Abstracts of Other articles

[1] The field of massive data covers distributed database, distributed storage, real-time data computing, distributed computing and other technical directions.

For massive data processing, from the database level is nothing more than two points: 1, how to share the pressure, the purpose of sharing is to change the centralized into distributed. 2. Use a variety of storage schemes, RDBMS or KV Store, different database software, centralized or distributed storage, or some other storage schemes for different business data and different data characteristics.

[2] Split the database, including horizontal split and vertical split.

Horizontal splitting mainly solves two problems: 1. The irrelevance of the underlying storage. 2. Increase the machine linearly to support increased data volume and access requests including TPS (Transaction Per Second) and QPS (Query Per Second). This is done by splitting a large data table into different database servers in a certain way.
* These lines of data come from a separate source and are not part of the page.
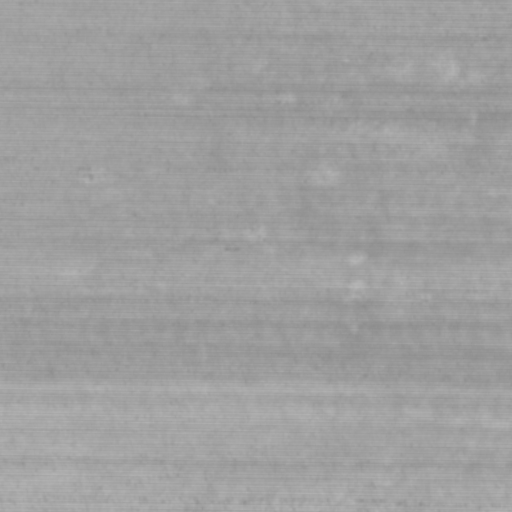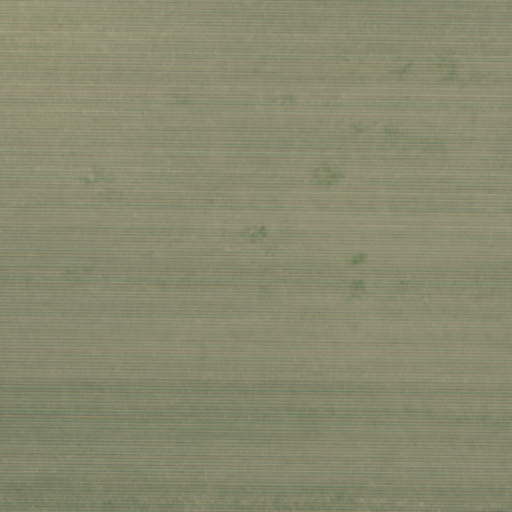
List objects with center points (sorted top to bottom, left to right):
crop: (256, 256)
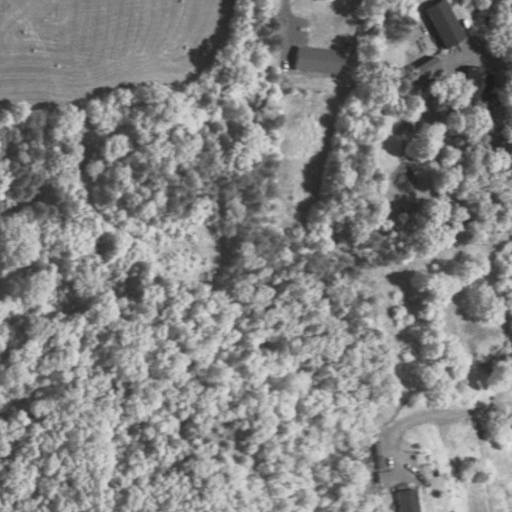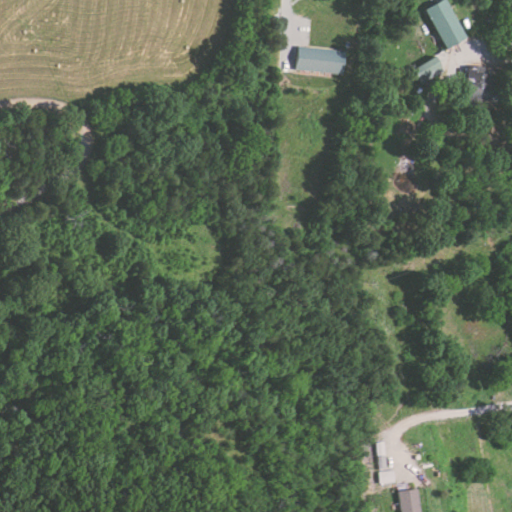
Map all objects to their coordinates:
building: (441, 23)
road: (284, 28)
road: (503, 52)
building: (317, 60)
building: (424, 70)
building: (477, 83)
road: (79, 149)
road: (462, 416)
building: (386, 476)
building: (406, 501)
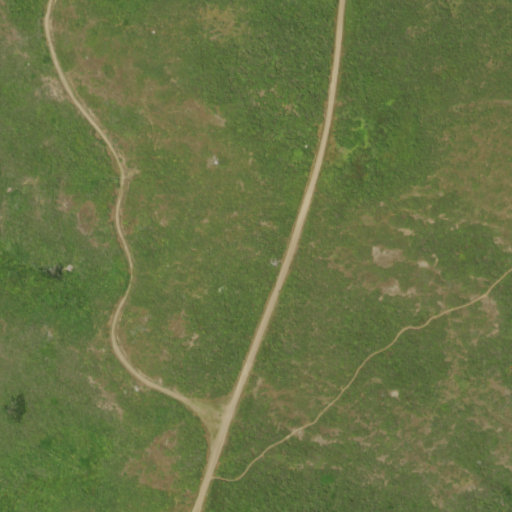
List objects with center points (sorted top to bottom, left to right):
road: (116, 235)
road: (280, 259)
road: (354, 371)
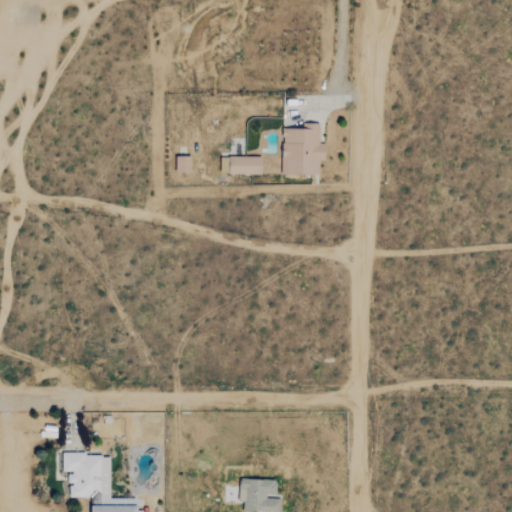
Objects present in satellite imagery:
building: (302, 149)
building: (302, 150)
building: (244, 163)
building: (183, 164)
building: (183, 164)
building: (246, 165)
road: (359, 255)
road: (330, 394)
road: (74, 399)
building: (87, 474)
building: (88, 474)
building: (258, 495)
building: (259, 495)
building: (110, 507)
The transfer of massive data from centralized to distributed mode may involve the disaster recovery and backup feature across multiple IDCs.

[3] Alibaba’s data processing methods for data in different regions.
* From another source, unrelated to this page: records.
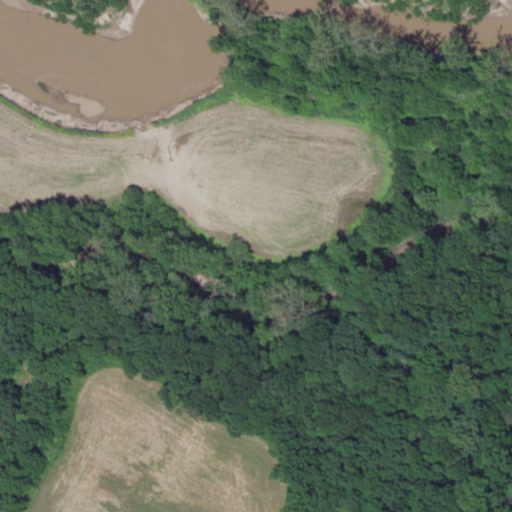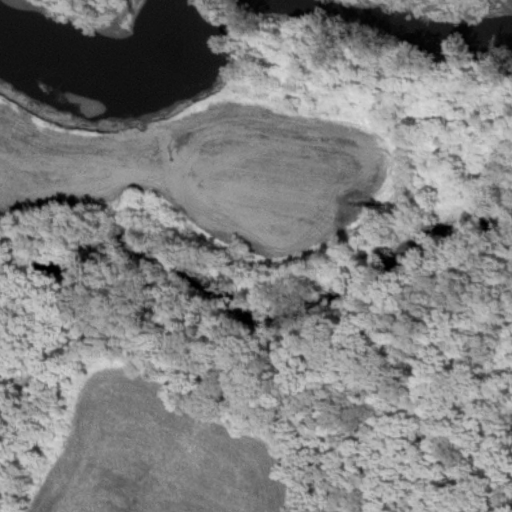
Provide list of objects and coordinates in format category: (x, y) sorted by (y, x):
river: (244, 4)
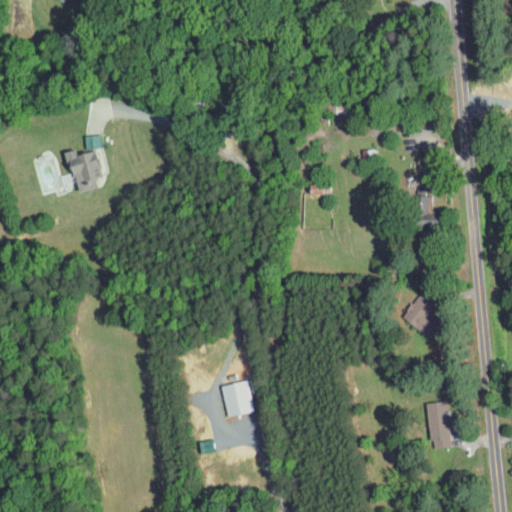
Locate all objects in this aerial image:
road: (416, 1)
road: (275, 75)
road: (489, 101)
building: (70, 164)
building: (410, 208)
road: (481, 256)
road: (261, 271)
building: (409, 309)
building: (224, 393)
building: (425, 419)
road: (505, 439)
road: (268, 467)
The solution is closely coordinated by three products: Erosa, Eromanga and Otter.

Erosa does bin-log parsing for MySQL (or other database libraries) and puts it into Eromanga. Eromanga is a publishing subscription product for incremental data. Erosa generates constantly changing data published to Eromanga. Then each business side (search engine, data warehouse or associated business side) pulls the constantly changing data to its business side through Push or Pull through subscription, and carries out some business processing. Otter is data synchronization across IDC, and data can be reflected to different AA stations in a timely manner.
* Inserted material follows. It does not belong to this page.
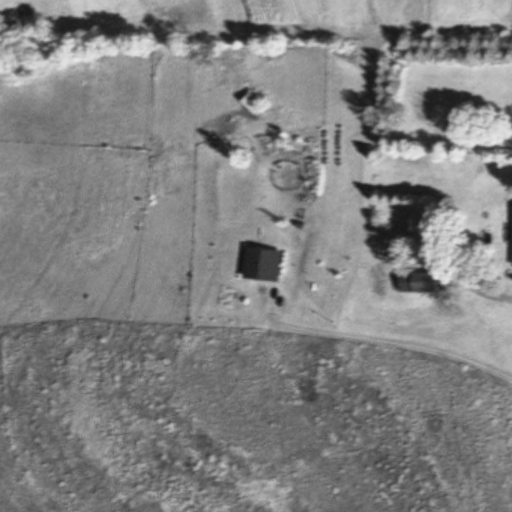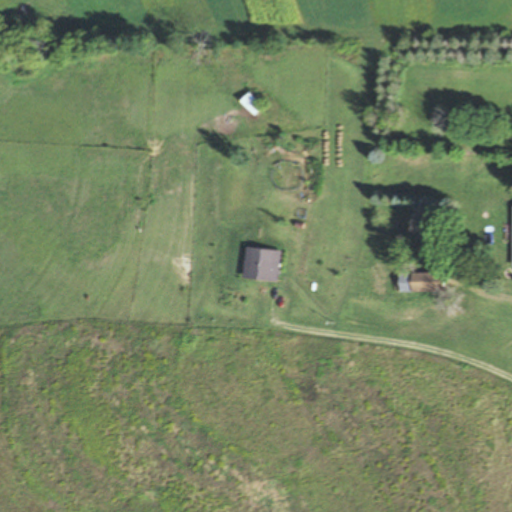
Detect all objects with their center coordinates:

There may be conflicts in data synchronization. For the time being, the data of the site is given priority. For example, the data of the site in machine room A is given priority.

[4] For caching.

1. Pay attention to the intensity of segmentation and select the intensity of segmentation according to the business. The smaller the cache strength is, the higher the cache hit ratio will be. 2. Confirm the valid life cycle of the cache.

[5] Split strategy

1. Split by field (minimum strength). COMPANY_ID = COMPANY_ID; COMPANY_ID = COMPANY_ID;

2, split by table, split a table to MySQL, that table to MySQL cluster, more like vertical split.

3, Schema split, Schema split related to the application. For example, if the data of one module service is placed in one cluster, the data of another module service is placed in another MySQL cluster. But the overall service provided externally is the overall combination of these aircraft fleets, coordinated by Cobar.

Cobar is similar to MySQL Proxy in that it parses all MySQL protocols and can be accessed as MySQL Server.